Getting Compliant: The Good News

Criminal activity in cryptocurrency will have many of the same patterns we see in traditional currency systems. Money launders will attempt to stay under the radar by structuring digital currency transactions the same as they would cash.  Meanwhile traders will share insider information, artificially inflate values and fix rates.

Why is this good news? It means cryptocurrency firms can mirror some of the existing compliance strategies used in traditional currency environments with a few tweaks along the way to adapt to emerging attack patterns.

To get compliance in AML, cryptocurrency firms will need to look to the trinity: Know Your Customer (KYC) / Customer Due Diligence (CDD), Watch List Filtering (WLF) and transaction monitoring for end-to-end coverage. In early days, these firms will likely begin with the basics of existing KYC and WLF, which are perceived as easier to implement and go a long way toward checking the compliance box.

But in the long run, cryptocurrency exchanges and payment platforms will need intelligent monitoring solutions which use risk-based analytics to unearth the behavioral patterns linked to money-laundering and market fraud. It is this monitoring that identifies structuring, unusual bursts in trade activity, anomalous relationships and communications between entities in a trading ecosystem regardless of the cryptocurrency business model.

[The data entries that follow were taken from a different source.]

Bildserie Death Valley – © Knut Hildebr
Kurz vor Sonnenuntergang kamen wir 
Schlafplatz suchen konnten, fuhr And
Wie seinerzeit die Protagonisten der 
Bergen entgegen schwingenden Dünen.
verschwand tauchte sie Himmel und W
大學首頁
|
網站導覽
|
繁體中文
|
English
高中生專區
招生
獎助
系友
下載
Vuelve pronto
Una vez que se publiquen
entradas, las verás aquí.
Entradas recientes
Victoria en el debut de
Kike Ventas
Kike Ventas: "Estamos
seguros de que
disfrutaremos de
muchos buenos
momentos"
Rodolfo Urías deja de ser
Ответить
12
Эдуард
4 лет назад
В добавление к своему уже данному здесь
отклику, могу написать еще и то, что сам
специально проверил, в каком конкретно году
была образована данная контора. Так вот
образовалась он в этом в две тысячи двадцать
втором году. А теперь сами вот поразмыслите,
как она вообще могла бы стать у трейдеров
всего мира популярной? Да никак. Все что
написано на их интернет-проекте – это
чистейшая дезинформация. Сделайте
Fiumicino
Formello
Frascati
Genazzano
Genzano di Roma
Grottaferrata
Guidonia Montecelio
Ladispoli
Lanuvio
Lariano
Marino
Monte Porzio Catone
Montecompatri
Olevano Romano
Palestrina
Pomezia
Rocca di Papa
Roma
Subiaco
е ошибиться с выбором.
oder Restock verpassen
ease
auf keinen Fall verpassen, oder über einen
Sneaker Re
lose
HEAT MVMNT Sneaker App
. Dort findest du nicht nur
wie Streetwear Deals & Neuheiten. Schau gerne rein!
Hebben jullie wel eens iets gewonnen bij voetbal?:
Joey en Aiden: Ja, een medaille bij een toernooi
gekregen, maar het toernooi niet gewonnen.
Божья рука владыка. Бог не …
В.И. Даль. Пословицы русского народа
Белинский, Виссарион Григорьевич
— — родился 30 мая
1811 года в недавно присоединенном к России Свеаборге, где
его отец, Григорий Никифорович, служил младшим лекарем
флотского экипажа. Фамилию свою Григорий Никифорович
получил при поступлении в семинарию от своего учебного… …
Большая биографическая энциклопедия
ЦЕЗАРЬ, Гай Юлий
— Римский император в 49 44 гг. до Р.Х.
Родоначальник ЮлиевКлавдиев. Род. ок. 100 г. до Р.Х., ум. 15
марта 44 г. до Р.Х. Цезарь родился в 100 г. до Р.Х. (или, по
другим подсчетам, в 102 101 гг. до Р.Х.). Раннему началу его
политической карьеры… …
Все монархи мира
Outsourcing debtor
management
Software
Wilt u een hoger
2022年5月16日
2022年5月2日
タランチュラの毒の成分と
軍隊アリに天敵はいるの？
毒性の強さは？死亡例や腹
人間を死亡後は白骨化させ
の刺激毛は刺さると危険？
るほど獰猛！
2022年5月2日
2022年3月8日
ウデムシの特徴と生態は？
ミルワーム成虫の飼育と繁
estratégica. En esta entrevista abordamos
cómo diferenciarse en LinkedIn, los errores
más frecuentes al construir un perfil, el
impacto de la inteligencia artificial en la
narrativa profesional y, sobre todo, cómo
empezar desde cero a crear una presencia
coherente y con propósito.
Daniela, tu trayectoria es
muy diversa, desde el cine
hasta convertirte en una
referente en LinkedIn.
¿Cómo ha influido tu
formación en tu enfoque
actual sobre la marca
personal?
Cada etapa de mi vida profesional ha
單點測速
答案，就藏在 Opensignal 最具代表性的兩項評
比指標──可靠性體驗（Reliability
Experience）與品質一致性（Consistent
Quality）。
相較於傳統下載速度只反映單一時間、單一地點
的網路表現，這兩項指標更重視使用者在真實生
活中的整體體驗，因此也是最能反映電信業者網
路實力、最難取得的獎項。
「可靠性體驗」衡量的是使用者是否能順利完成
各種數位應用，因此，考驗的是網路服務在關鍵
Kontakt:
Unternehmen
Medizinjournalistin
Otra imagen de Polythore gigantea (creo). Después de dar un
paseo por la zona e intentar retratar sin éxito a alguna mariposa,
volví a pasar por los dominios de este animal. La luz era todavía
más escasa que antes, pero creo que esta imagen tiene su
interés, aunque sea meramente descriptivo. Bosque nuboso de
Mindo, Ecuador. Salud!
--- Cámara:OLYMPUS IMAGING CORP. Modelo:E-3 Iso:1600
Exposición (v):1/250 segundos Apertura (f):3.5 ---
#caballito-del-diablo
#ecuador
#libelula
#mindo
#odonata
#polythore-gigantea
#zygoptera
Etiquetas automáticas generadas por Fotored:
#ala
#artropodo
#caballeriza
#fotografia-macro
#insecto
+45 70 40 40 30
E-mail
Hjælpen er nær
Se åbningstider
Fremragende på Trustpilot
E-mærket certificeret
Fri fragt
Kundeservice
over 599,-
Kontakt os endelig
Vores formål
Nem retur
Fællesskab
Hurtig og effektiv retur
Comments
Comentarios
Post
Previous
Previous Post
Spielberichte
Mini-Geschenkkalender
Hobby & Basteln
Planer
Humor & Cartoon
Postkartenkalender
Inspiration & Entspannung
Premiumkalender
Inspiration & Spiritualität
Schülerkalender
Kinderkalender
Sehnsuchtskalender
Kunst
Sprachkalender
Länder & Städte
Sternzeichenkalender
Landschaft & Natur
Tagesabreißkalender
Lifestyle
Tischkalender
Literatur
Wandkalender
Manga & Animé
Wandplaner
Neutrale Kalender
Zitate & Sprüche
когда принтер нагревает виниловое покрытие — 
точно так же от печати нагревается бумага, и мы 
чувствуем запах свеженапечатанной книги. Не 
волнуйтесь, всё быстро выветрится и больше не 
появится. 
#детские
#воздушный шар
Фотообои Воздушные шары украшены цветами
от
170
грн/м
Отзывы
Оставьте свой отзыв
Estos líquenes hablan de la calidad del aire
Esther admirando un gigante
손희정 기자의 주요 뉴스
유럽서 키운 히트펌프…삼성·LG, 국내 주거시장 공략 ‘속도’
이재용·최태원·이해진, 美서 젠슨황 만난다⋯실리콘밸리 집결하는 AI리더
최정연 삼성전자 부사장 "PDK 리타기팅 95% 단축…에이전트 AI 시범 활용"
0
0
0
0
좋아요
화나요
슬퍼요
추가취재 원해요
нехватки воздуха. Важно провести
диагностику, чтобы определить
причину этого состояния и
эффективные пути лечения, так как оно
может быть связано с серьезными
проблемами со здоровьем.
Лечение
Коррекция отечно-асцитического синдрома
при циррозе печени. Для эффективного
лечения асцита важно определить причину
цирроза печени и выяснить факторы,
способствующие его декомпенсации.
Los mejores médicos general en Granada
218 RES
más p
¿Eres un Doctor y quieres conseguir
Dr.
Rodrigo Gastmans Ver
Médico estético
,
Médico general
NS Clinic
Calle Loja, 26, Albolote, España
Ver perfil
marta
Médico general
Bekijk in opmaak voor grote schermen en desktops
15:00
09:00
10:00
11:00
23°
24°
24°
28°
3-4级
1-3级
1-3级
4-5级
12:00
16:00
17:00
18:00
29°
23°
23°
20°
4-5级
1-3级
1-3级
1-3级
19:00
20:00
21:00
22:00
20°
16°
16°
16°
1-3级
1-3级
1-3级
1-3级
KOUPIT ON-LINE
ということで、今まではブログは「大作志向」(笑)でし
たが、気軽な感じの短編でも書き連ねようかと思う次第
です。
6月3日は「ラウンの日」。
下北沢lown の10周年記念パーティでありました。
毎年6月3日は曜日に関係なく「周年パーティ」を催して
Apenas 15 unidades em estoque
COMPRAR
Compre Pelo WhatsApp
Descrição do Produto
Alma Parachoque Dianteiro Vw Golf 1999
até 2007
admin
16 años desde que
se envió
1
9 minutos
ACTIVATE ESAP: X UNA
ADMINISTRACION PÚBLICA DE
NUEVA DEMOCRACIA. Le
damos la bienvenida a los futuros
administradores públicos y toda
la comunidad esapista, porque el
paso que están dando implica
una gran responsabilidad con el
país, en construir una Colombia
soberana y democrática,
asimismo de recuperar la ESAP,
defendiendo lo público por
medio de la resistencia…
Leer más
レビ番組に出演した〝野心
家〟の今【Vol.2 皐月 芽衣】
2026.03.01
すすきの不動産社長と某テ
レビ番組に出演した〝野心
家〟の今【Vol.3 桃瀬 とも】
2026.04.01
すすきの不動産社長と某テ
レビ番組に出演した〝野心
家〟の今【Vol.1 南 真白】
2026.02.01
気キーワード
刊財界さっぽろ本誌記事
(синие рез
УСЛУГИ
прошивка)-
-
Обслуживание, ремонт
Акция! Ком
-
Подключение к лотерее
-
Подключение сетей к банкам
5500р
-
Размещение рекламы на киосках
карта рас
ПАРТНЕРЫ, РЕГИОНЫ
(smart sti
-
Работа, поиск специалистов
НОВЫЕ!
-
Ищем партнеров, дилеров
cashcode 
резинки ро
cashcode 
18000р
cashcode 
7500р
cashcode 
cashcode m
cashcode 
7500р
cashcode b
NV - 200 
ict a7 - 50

Cryptocurrency exchanges will need to seek out analytics-driven solutions which are light enough to manage (potentially on the cloud), and agile enough in analytics to be tweaked for the nuances of changing attack patterns.

What’s Next?

Beyond the U.S., a global regulatory framework is taking shape. The International Monetary Fund is calling for cross-jurisdiction alignment, and many nations are joining unified regulatory working groups. This international framework may take years to solidify, but as news spills out from these efforts, investors are showing uncertainty. This uncertainty is resulting in market volatility which should be enough for cryptocurrency firms to get serious about compliance.